PRIVATE patients have jumped queues for treatment at NSW public hospitals, with their willingness to pay improving their chances of shorter waiting times and of having their cases classed as more urgent.

A new University of Technology, Sydney study has found private patients were a third more likely than public patients to be assigned to the two most-urgent elective surgery categories, which require treatment within seven or 30 days.

Once assigned to a category, they also spent less time in the queues for surgery.

Private patients' wait for treatment was 9 per cent shorter than public patients' in the most urgent seven-day clinical category, 15 per cent less in the 30-day category, and 28 per cent less in the 90-day category.

Those assigned to the least-urgent category, which aims for treatment within 12 months, spent about half the time in the queue as public patients.

Study co-author Elizabeth Savage, from UTS's Centre for Health Economics Research and Evaluation, attributed the differences to the financial incentives hospital doctors received to prioritise private patients.

"Doctors are very good at responding to payment incentives," Professor Savage said. "Hospitals are probably less efficient at it."

The preferential treatment offered to private patients ceased on admission, with no significant differences recorded in their number of procedures, readmission or death rates compared with public patients.

But Professor Savage said it was inequitable for private and public patients who were otherwise comparable in age, gender and diagnosis to face different waiting times.

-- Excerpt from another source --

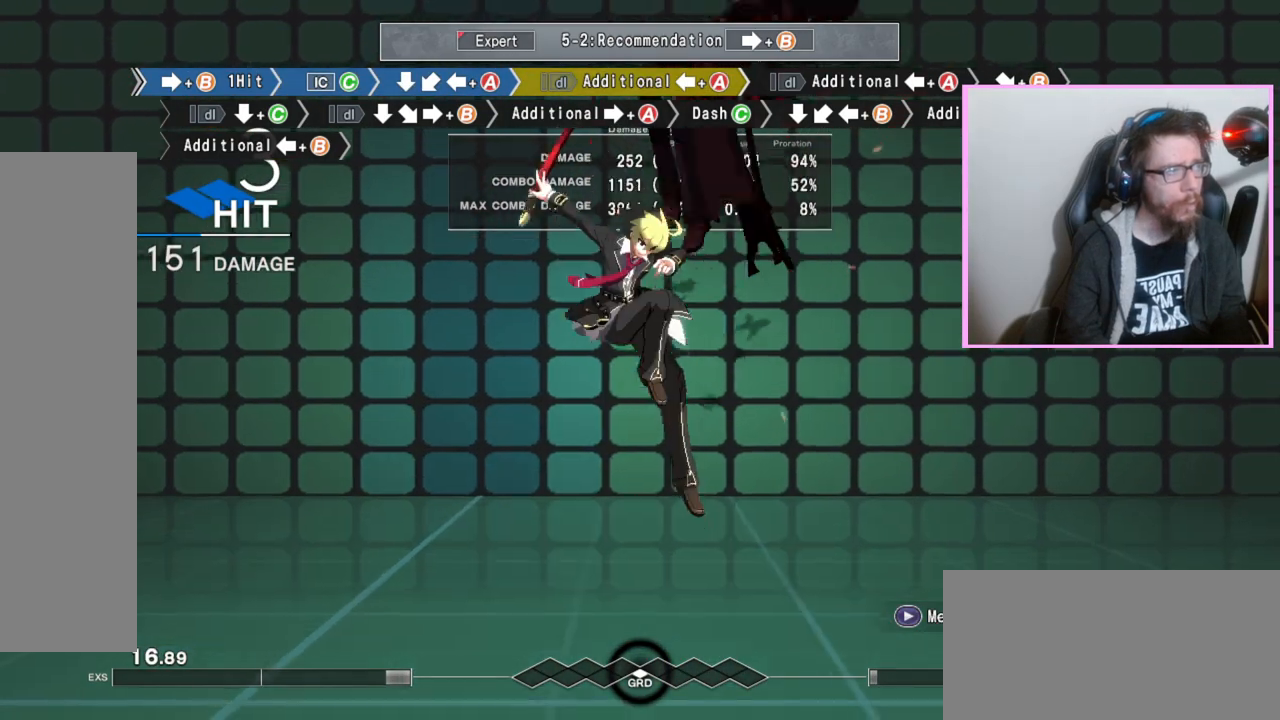
{"dt_ms": 500, "buttons": [], "events": [[383, "A", "down"], [417, "A", "up"], [433, "A", "down"], [467, "A", "up"]]}
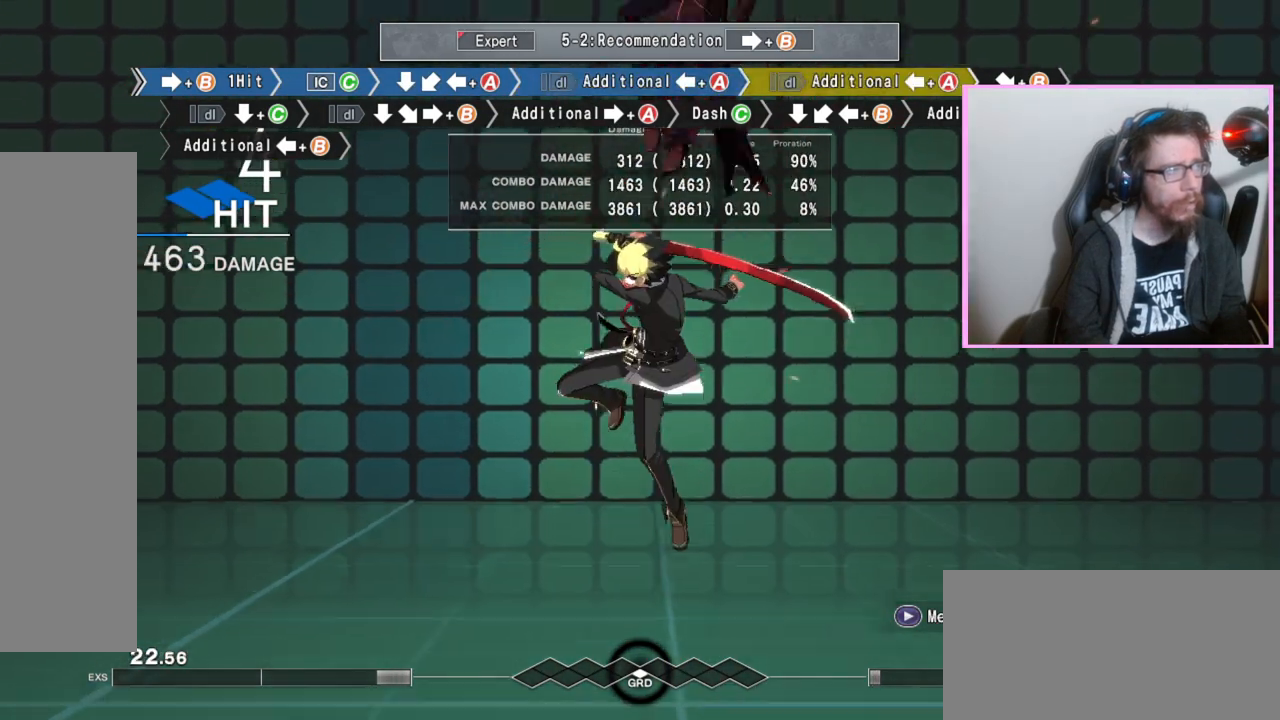
{"dt_ms": 1000, "buttons": [], "events": [[433, "DPAD_RIGHT", "down"], [967, "DPAD_RIGHT", "up"]]}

The study, jointly conducted with Hebrew University of Jerusalem academic Amir Shmueli, drew on a database of all non-emergency admissions discharged from NSW public hospitals during 2004-05.

A spokesman for NSW Health Minister John Della Bosca said there had been dramatic reductions in people waiting for both urgent and non-urgent elective surgery since 2004-05.

"Between 2004-05 and 2007-08, we invested an extra $228.5million to increase elective surgery," he said. "In this year's budget, an additional $18.5million has been invested in elective surgery."

Professor Savage said increased resourcing could make a difference, but cast doubt on the Government's reporting regime for waiting lists.

"There is evidence that after 2005, the data might be a bit less reliable because they're gaming the system," she said.

However, Mr Della Bosca's spokesman said the categorisation of elective patients was a clinical decision made by the referring doctor.

In 2006 guidelines, "it is clearly stated that the allocation of the clinical priority category for patients is based on clinical need, regardless of health insurance status", he said.